=== GIVEN ENTRIES ===
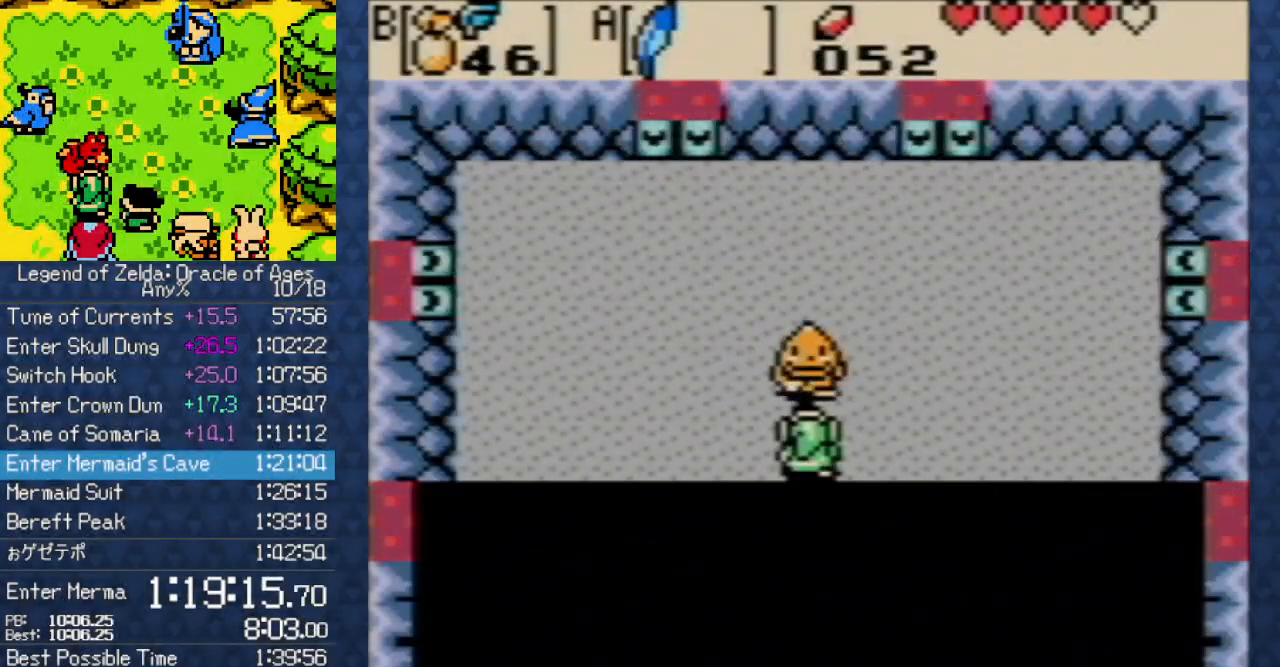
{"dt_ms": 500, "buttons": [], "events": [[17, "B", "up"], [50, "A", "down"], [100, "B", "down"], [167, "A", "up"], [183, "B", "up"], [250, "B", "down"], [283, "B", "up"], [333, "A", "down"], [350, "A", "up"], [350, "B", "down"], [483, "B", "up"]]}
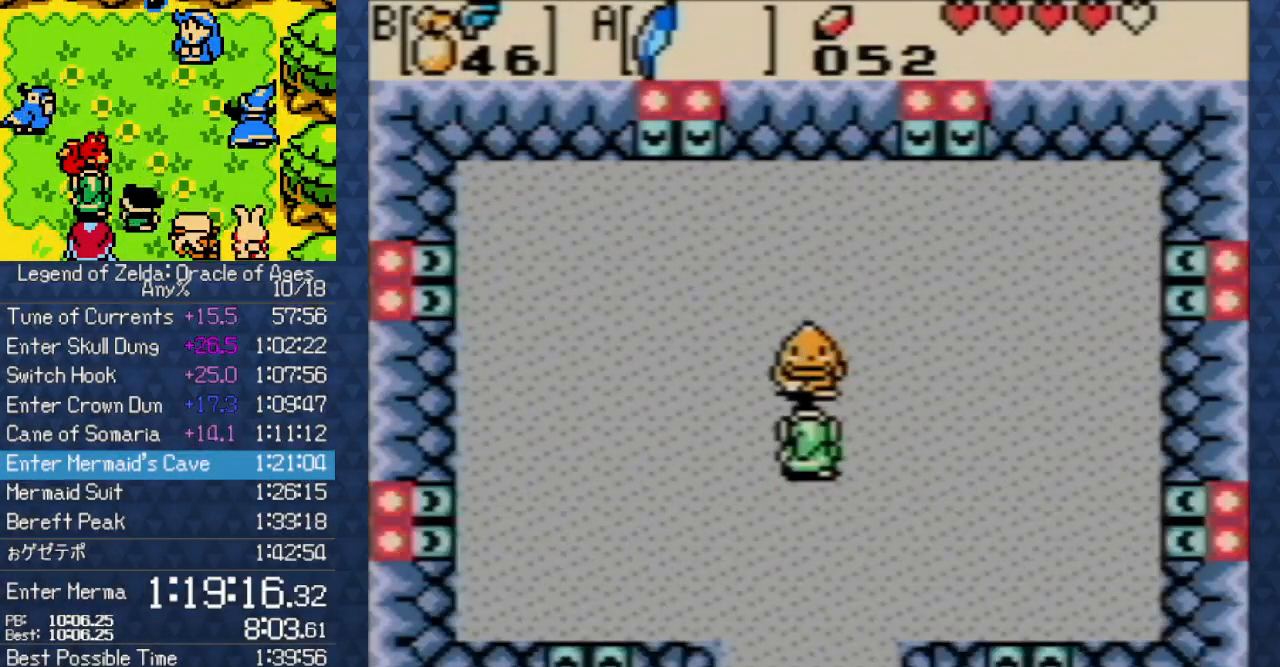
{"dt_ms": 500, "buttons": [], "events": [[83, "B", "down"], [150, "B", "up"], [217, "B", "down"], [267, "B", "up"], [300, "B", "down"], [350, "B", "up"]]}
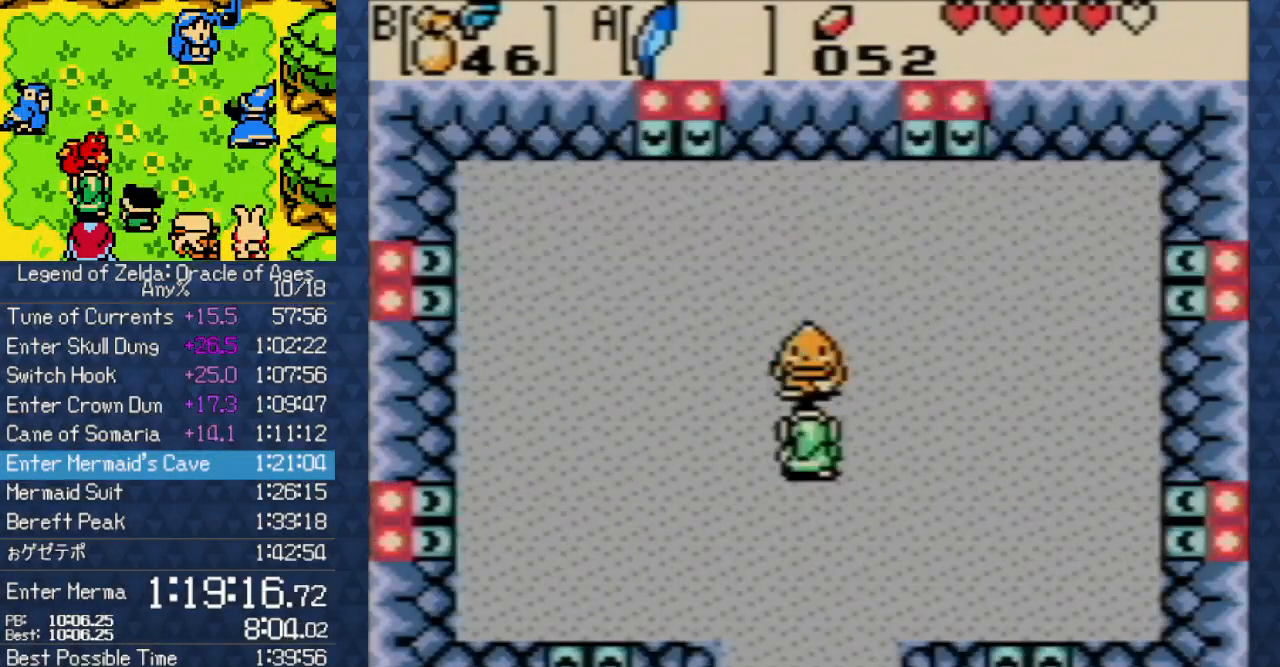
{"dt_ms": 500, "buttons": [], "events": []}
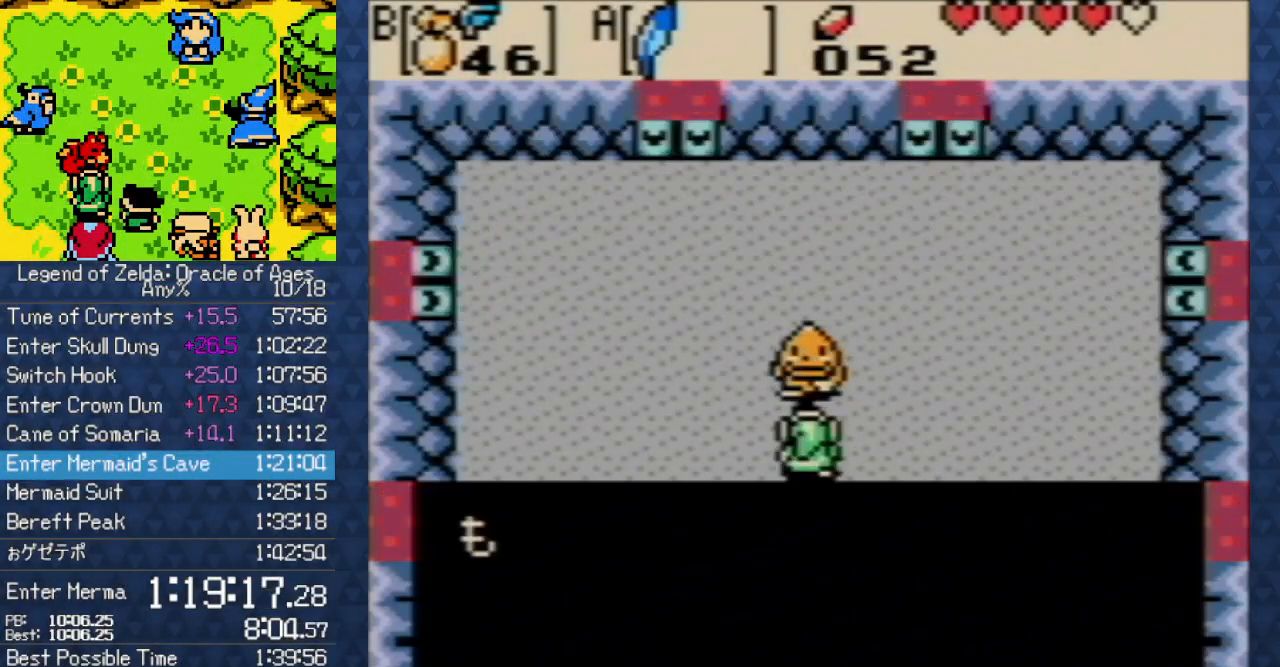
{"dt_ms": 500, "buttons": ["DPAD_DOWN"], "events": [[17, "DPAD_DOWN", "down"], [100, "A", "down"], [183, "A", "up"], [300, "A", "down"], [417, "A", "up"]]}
===
=== GIVEN ENTRIES ===
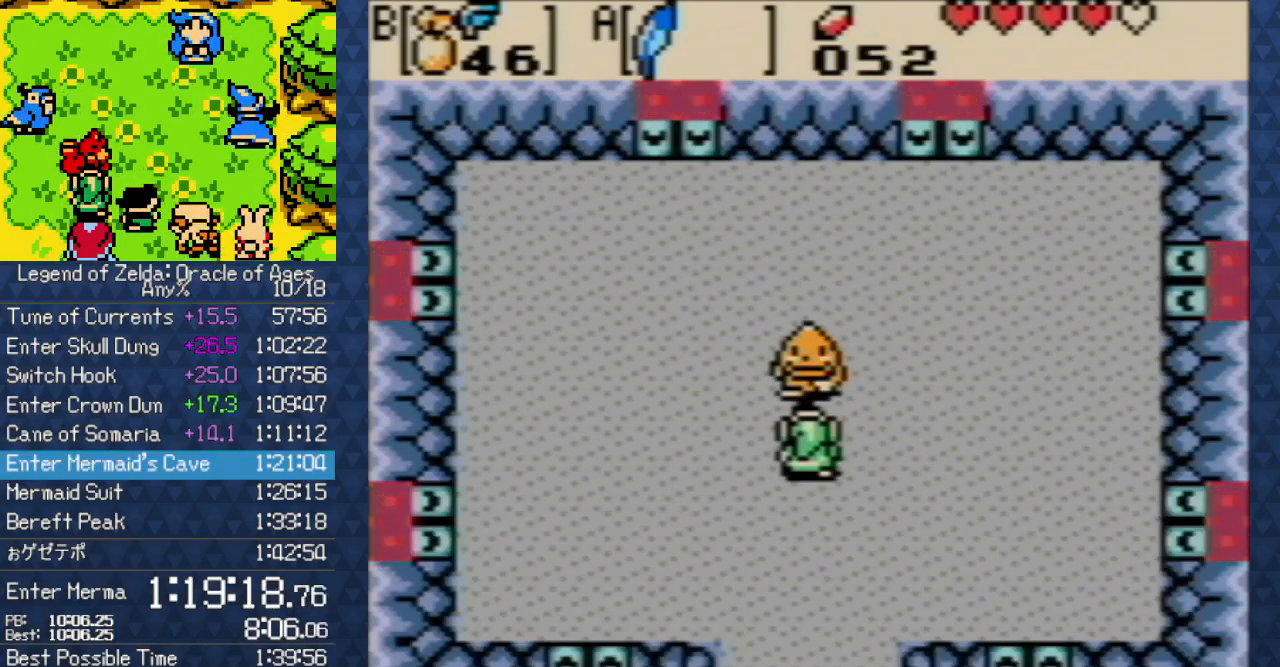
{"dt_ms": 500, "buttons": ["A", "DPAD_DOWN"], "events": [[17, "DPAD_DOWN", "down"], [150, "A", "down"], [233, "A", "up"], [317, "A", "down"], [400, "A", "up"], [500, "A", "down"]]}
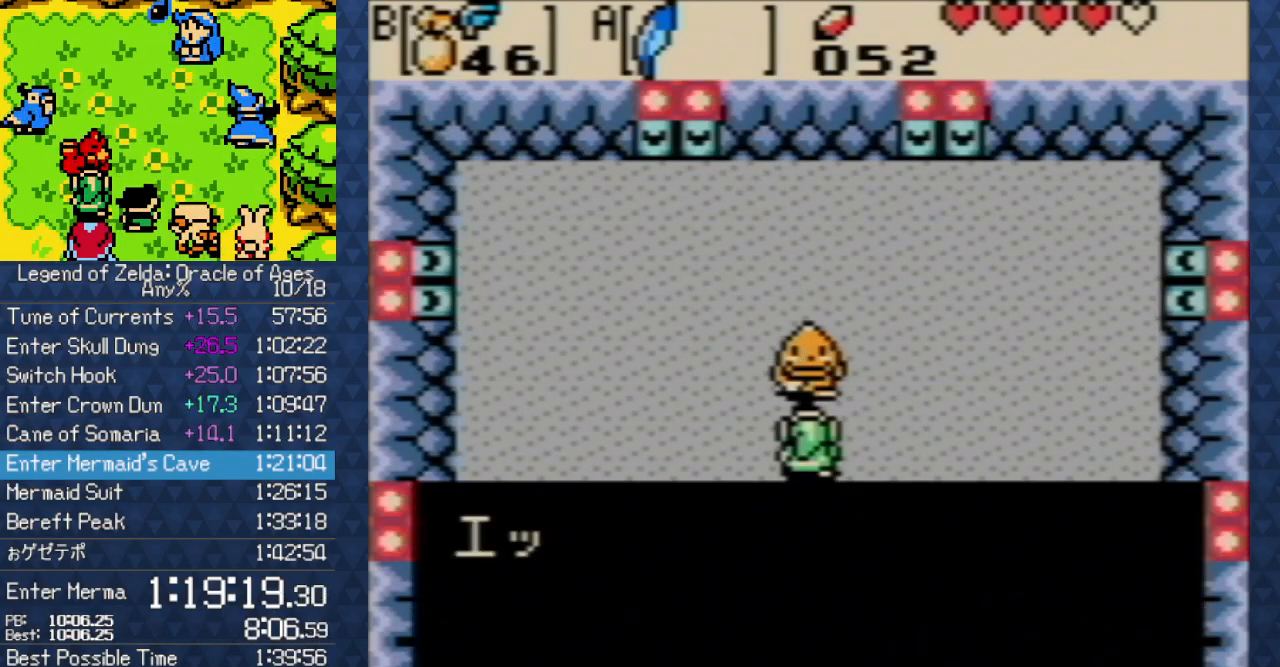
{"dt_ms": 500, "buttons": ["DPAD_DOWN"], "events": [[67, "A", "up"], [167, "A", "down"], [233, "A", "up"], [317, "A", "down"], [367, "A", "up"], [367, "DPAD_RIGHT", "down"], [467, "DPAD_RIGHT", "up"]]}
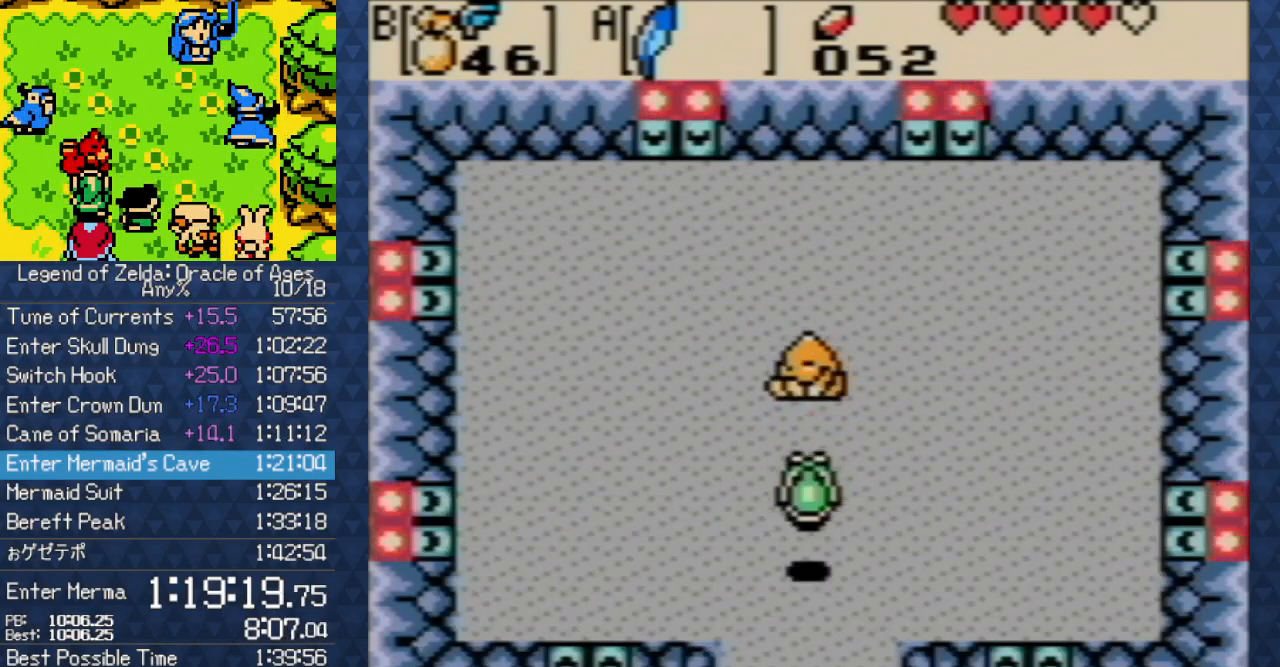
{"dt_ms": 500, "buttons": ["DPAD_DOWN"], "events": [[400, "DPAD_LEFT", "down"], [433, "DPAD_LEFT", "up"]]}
===
__WORK INSTRUCTIONS__: Reading through the preceding records, tally each line that holds the word "down" and give the tally by itself.

__TASK ANSWER__: 6